■ **Task to carry out**
Return every line of the rows below word for word, but leave out the pictures.

Data entries:
____

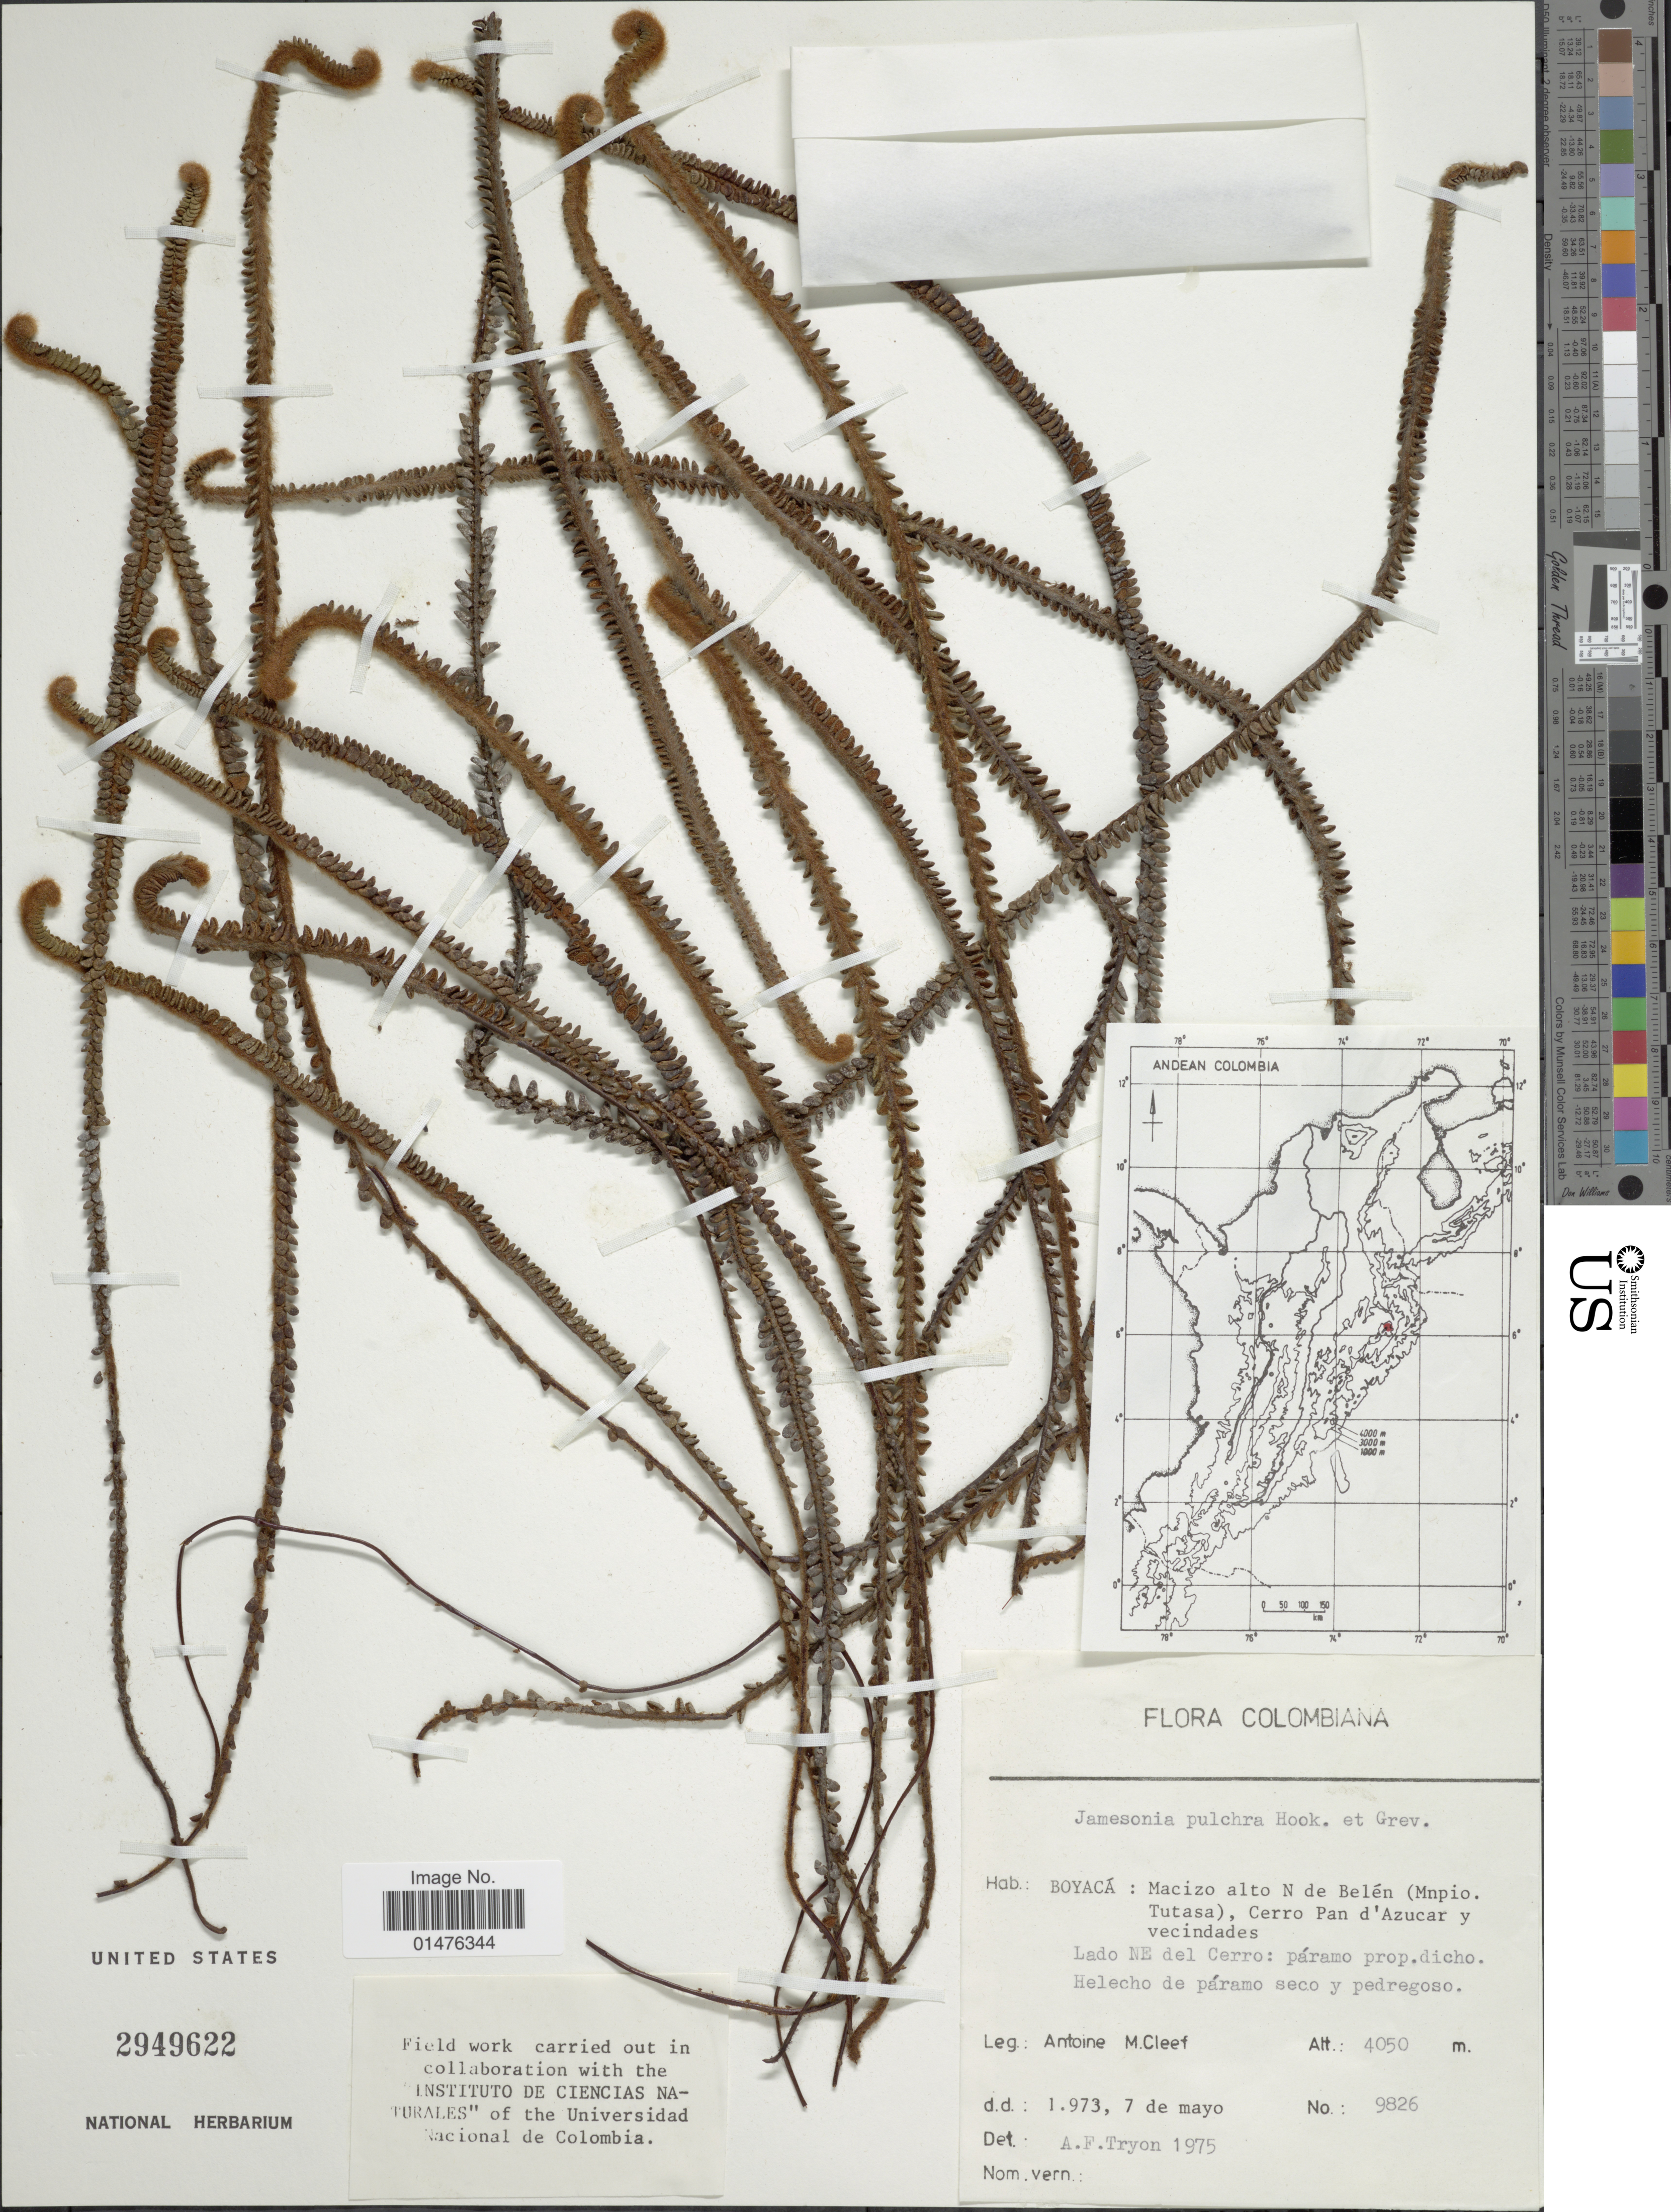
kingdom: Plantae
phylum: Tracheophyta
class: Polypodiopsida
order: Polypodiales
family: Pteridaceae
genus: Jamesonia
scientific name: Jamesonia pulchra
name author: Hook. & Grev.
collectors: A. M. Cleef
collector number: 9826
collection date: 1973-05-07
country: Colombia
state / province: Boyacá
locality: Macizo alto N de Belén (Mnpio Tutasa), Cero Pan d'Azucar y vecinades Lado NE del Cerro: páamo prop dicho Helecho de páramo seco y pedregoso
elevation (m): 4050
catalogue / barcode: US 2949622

____

■ **Result for this exercise**
kingdom: Plantae
phylum: Tracheophyta
class: Polypodiopsida
order: Polypodiales
family: Pteridaceae
genus: Jamesonia
scientific name: Jamesonia pulchra
name author: Hook. & Grev.
collectors: A. M. Cleef
collector number: 9826
collection date: 1973-05-07
country: Colombia
state / province: Boyacá
locality: Macizo alto N de Belén (Mnpio Tutasa), Cero Pan d'Azucar y vecinades Lado NE del Cerro: páamo prop dicho Helecho de páramo seco y pedregoso
elevation (m): 4050
catalogue / barcode: US 2949622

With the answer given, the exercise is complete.